(Machine-readable electronics designs)
◇ ◇ ◇ ◇ ◇ ◇ ◇
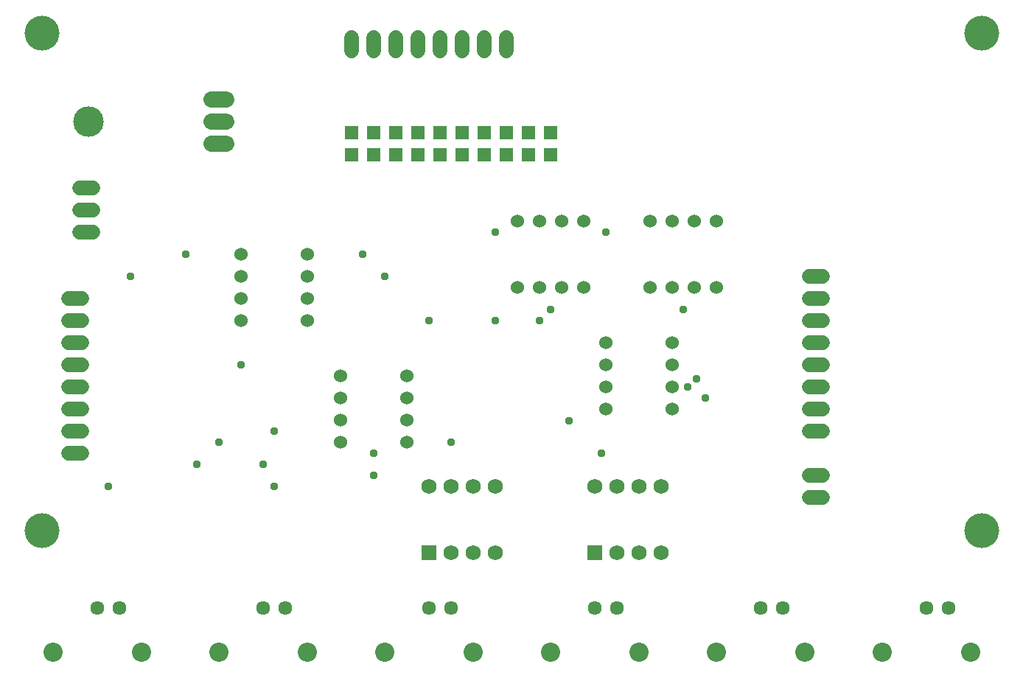
<source format=gbs>
G75*
%MOIN*%
%OFA0B0*%
%FSLAX25Y25*%
%IPPOS*%
%LPD*%
%AMOC8*
5,1,8,0,0,1.08239X$1,22.5*
%
%ADD10C,0.15750*%
%ADD11R,0.05950X0.05950*%
%ADD12C,0.06343*%
%ADD13C,0.08674*%
%ADD14C,0.06737*%
%ADD15C,0.07400*%
%ADD16C,0.13800*%
%ADD17R,0.06800X0.06800*%
%ADD18C,0.06800*%
%ADD19C,0.06000*%
%ADD20C,0.03778*%
D10*
X0011500Y0168506D03*
X0011500Y0393506D03*
X0436500Y0393506D03*
X0436500Y0168506D03*
D11*
X0241500Y0338506D03*
X0231500Y0338506D03*
X0221500Y0338506D03*
X0211500Y0338506D03*
X0201500Y0338506D03*
X0191500Y0338506D03*
X0181500Y0338506D03*
X0171500Y0338506D03*
X0161500Y0338506D03*
X0151500Y0338506D03*
X0151500Y0348506D03*
X0161500Y0348506D03*
X0171500Y0348506D03*
X0181500Y0348506D03*
X0191500Y0348506D03*
X0201500Y0348506D03*
X0211500Y0348506D03*
X0221500Y0348506D03*
X0231500Y0348506D03*
X0241500Y0348506D03*
D12*
X0261500Y0133506D03*
X0271500Y0133506D03*
X0336500Y0133506D03*
X0346500Y0133506D03*
X0411500Y0133506D03*
X0421500Y0133506D03*
X0196500Y0133506D03*
X0186500Y0133506D03*
X0121500Y0133506D03*
X0111500Y0133506D03*
X0046500Y0133506D03*
X0036500Y0133506D03*
D13*
X0016500Y0113506D03*
X0056500Y0113506D03*
X0091500Y0113506D03*
X0131500Y0113506D03*
X0166500Y0113506D03*
X0206500Y0113506D03*
X0241500Y0113506D03*
X0281500Y0113506D03*
X0316500Y0113506D03*
X0356500Y0113506D03*
X0391500Y0113506D03*
X0431500Y0113506D03*
D14*
X0364469Y0183506D02*
X0358531Y0183506D01*
X0358531Y0193506D02*
X0364469Y0193506D01*
X0364469Y0213506D02*
X0358531Y0213506D01*
X0358531Y0223506D02*
X0364469Y0223506D01*
X0364469Y0233506D02*
X0358531Y0233506D01*
X0358531Y0243506D02*
X0364469Y0243506D01*
X0364469Y0253506D02*
X0358531Y0253506D01*
X0358531Y0263506D02*
X0364469Y0263506D01*
X0364469Y0273506D02*
X0358531Y0273506D01*
X0358531Y0283506D02*
X0364469Y0283506D01*
X0221500Y0385538D02*
X0221500Y0391475D01*
X0211500Y0391475D02*
X0211500Y0385538D01*
X0201500Y0385538D02*
X0201500Y0391475D01*
X0191500Y0391475D02*
X0191500Y0385538D01*
X0181500Y0385538D02*
X0181500Y0391475D01*
X0171500Y0391475D02*
X0171500Y0385538D01*
X0161500Y0385538D02*
X0161500Y0391475D01*
X0151500Y0391475D02*
X0151500Y0385538D01*
X0034469Y0323506D02*
X0028531Y0323506D01*
X0028531Y0313506D02*
X0034469Y0313506D01*
X0034469Y0303506D02*
X0028531Y0303506D01*
X0029469Y0273506D02*
X0023531Y0273506D01*
X0023531Y0263506D02*
X0029469Y0263506D01*
X0029469Y0253506D02*
X0023531Y0253506D01*
X0023531Y0243506D02*
X0029469Y0243506D01*
X0029469Y0233506D02*
X0023531Y0233506D01*
X0023531Y0223506D02*
X0029469Y0223506D01*
X0029469Y0213506D02*
X0023531Y0213506D01*
X0023531Y0203506D02*
X0029469Y0203506D01*
D15*
X0088200Y0343506D02*
X0094800Y0343506D01*
X0094800Y0353506D02*
X0088200Y0353506D01*
X0088200Y0363506D02*
X0094800Y0363506D01*
D16*
X0032500Y0353506D03*
D17*
X0186500Y0158506D03*
X0261500Y0158506D03*
D18*
X0271500Y0158506D03*
X0281500Y0158506D03*
X0291500Y0158506D03*
X0291500Y0188506D03*
X0281500Y0188506D03*
X0271500Y0188506D03*
X0261500Y0188506D03*
X0216500Y0188506D03*
X0206500Y0188506D03*
X0196500Y0188506D03*
X0186500Y0188506D03*
X0196500Y0158506D03*
X0206500Y0158506D03*
X0216500Y0158506D03*
D19*
X0176500Y0208506D03*
X0176500Y0218506D03*
X0176500Y0228506D03*
X0176500Y0238506D03*
X0146500Y0238506D03*
X0146500Y0228506D03*
X0146500Y0218506D03*
X0146500Y0208506D03*
X0131500Y0263506D03*
X0131500Y0273506D03*
X0131500Y0283506D03*
X0131500Y0293506D03*
X0101500Y0293506D03*
X0101500Y0283506D03*
X0101500Y0273506D03*
X0101500Y0263506D03*
X0226500Y0278506D03*
X0236500Y0278506D03*
X0246500Y0278506D03*
X0256500Y0278506D03*
X0266500Y0253506D03*
X0266500Y0243506D03*
X0266500Y0233506D03*
X0266500Y0223506D03*
X0296500Y0223506D03*
X0296500Y0233506D03*
X0296500Y0243506D03*
X0296500Y0253506D03*
X0296500Y0278506D03*
X0286500Y0278506D03*
X0306500Y0278506D03*
X0316500Y0278506D03*
X0316500Y0308506D03*
X0306500Y0308506D03*
X0296500Y0308506D03*
X0286500Y0308506D03*
X0256500Y0308506D03*
X0246500Y0308506D03*
X0236500Y0308506D03*
X0226500Y0308506D03*
D20*
X0216500Y0303506D03*
X0241500Y0268506D03*
X0236500Y0263506D03*
X0216500Y0263506D03*
X0186500Y0263506D03*
X0166500Y0283506D03*
X0156500Y0293506D03*
X0101500Y0243506D03*
X0116500Y0213506D03*
X0111500Y0198506D03*
X0116500Y0188506D03*
X0091500Y0208506D03*
X0081500Y0198506D03*
X0041500Y0188506D03*
X0051500Y0283506D03*
X0076500Y0293506D03*
X0161500Y0203506D03*
X0161500Y0193506D03*
X0196500Y0208506D03*
X0249947Y0218281D03*
X0264500Y0203506D03*
X0303500Y0233506D03*
X0307760Y0237246D03*
X0311500Y0228506D03*
X0301500Y0268506D03*
X0266500Y0303506D03*
M02*

</source>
◇ ◇ ◇ ◇ ◇ ◇ ◇
Go through the records above and write out every line exactly, passing over the pictures.

EXERCISE ANSWER:
<source format=gbs>
G75*
%MOIN*%
%OFA0B0*%
%FSLAX25Y25*%
%IPPOS*%
%LPD*%
%AMOC8*
5,1,8,0,0,1.08239X$1,22.5*
%
%ADD10C,0.15750*%
%ADD11R,0.05950X0.05950*%
%ADD12C,0.06343*%
%ADD13C,0.08674*%
%ADD14C,0.06737*%
%ADD15C,0.07400*%
%ADD16C,0.13800*%
%ADD17R,0.06800X0.06800*%
%ADD18C,0.06800*%
%ADD19C,0.06000*%
%ADD20C,0.03778*%
D10*
X0011500Y0168506D03*
X0011500Y0393506D03*
X0436500Y0393506D03*
X0436500Y0168506D03*
D11*
X0241500Y0338506D03*
X0231500Y0338506D03*
X0221500Y0338506D03*
X0211500Y0338506D03*
X0201500Y0338506D03*
X0191500Y0338506D03*
X0181500Y0338506D03*
X0171500Y0338506D03*
X0161500Y0338506D03*
X0151500Y0338506D03*
X0151500Y0348506D03*
X0161500Y0348506D03*
X0171500Y0348506D03*
X0181500Y0348506D03*
X0191500Y0348506D03*
X0201500Y0348506D03*
X0211500Y0348506D03*
X0221500Y0348506D03*
X0231500Y0348506D03*
X0241500Y0348506D03*
D12*
X0261500Y0133506D03*
X0271500Y0133506D03*
X0336500Y0133506D03*
X0346500Y0133506D03*
X0411500Y0133506D03*
X0421500Y0133506D03*
X0196500Y0133506D03*
X0186500Y0133506D03*
X0121500Y0133506D03*
X0111500Y0133506D03*
X0046500Y0133506D03*
X0036500Y0133506D03*
D13*
X0016500Y0113506D03*
X0056500Y0113506D03*
X0091500Y0113506D03*
X0131500Y0113506D03*
X0166500Y0113506D03*
X0206500Y0113506D03*
X0241500Y0113506D03*
X0281500Y0113506D03*
X0316500Y0113506D03*
X0356500Y0113506D03*
X0391500Y0113506D03*
X0431500Y0113506D03*
D14*
X0364469Y0183506D02*
X0358531Y0183506D01*
X0358531Y0193506D02*
X0364469Y0193506D01*
X0364469Y0213506D02*
X0358531Y0213506D01*
X0358531Y0223506D02*
X0364469Y0223506D01*
X0364469Y0233506D02*
X0358531Y0233506D01*
X0358531Y0243506D02*
X0364469Y0243506D01*
X0364469Y0253506D02*
X0358531Y0253506D01*
X0358531Y0263506D02*
X0364469Y0263506D01*
X0364469Y0273506D02*
X0358531Y0273506D01*
X0358531Y0283506D02*
X0364469Y0283506D01*
X0221500Y0385538D02*
X0221500Y0391475D01*
X0211500Y0391475D02*
X0211500Y0385538D01*
X0201500Y0385538D02*
X0201500Y0391475D01*
X0191500Y0391475D02*
X0191500Y0385538D01*
X0181500Y0385538D02*
X0181500Y0391475D01*
X0171500Y0391475D02*
X0171500Y0385538D01*
X0161500Y0385538D02*
X0161500Y0391475D01*
X0151500Y0391475D02*
X0151500Y0385538D01*
X0034469Y0323506D02*
X0028531Y0323506D01*
X0028531Y0313506D02*
X0034469Y0313506D01*
X0034469Y0303506D02*
X0028531Y0303506D01*
X0029469Y0273506D02*
X0023531Y0273506D01*
X0023531Y0263506D02*
X0029469Y0263506D01*
X0029469Y0253506D02*
X0023531Y0253506D01*
X0023531Y0243506D02*
X0029469Y0243506D01*
X0029469Y0233506D02*
X0023531Y0233506D01*
X0023531Y0223506D02*
X0029469Y0223506D01*
X0029469Y0213506D02*
X0023531Y0213506D01*
X0023531Y0203506D02*
X0029469Y0203506D01*
D15*
X0088200Y0343506D02*
X0094800Y0343506D01*
X0094800Y0353506D02*
X0088200Y0353506D01*
X0088200Y0363506D02*
X0094800Y0363506D01*
D16*
X0032500Y0353506D03*
D17*
X0186500Y0158506D03*
X0261500Y0158506D03*
D18*
X0271500Y0158506D03*
X0281500Y0158506D03*
X0291500Y0158506D03*
X0291500Y0188506D03*
X0281500Y0188506D03*
X0271500Y0188506D03*
X0261500Y0188506D03*
X0216500Y0188506D03*
X0206500Y0188506D03*
X0196500Y0188506D03*
X0186500Y0188506D03*
X0196500Y0158506D03*
X0206500Y0158506D03*
X0216500Y0158506D03*
D19*
X0176500Y0208506D03*
X0176500Y0218506D03*
X0176500Y0228506D03*
X0176500Y0238506D03*
X0146500Y0238506D03*
X0146500Y0228506D03*
X0146500Y0218506D03*
X0146500Y0208506D03*
X0131500Y0263506D03*
X0131500Y0273506D03*
X0131500Y0283506D03*
X0131500Y0293506D03*
X0101500Y0293506D03*
X0101500Y0283506D03*
X0101500Y0273506D03*
X0101500Y0263506D03*
X0226500Y0278506D03*
X0236500Y0278506D03*
X0246500Y0278506D03*
X0256500Y0278506D03*
X0266500Y0253506D03*
X0266500Y0243506D03*
X0266500Y0233506D03*
X0266500Y0223506D03*
X0296500Y0223506D03*
X0296500Y0233506D03*
X0296500Y0243506D03*
X0296500Y0253506D03*
X0296500Y0278506D03*
X0286500Y0278506D03*
X0306500Y0278506D03*
X0316500Y0278506D03*
X0316500Y0308506D03*
X0306500Y0308506D03*
X0296500Y0308506D03*
X0286500Y0308506D03*
X0256500Y0308506D03*
X0246500Y0308506D03*
X0236500Y0308506D03*
X0226500Y0308506D03*
D20*
X0216500Y0303506D03*
X0241500Y0268506D03*
X0236500Y0263506D03*
X0216500Y0263506D03*
X0186500Y0263506D03*
X0166500Y0283506D03*
X0156500Y0293506D03*
X0101500Y0243506D03*
X0116500Y0213506D03*
X0111500Y0198506D03*
X0116500Y0188506D03*
X0091500Y0208506D03*
X0081500Y0198506D03*
X0041500Y0188506D03*
X0051500Y0283506D03*
X0076500Y0293506D03*
X0161500Y0203506D03*
X0161500Y0193506D03*
X0196500Y0208506D03*
X0249947Y0218281D03*
X0264500Y0203506D03*
X0303500Y0233506D03*
X0307760Y0237246D03*
X0311500Y0228506D03*
X0301500Y0268506D03*
X0266500Y0303506D03*
M02*

</source>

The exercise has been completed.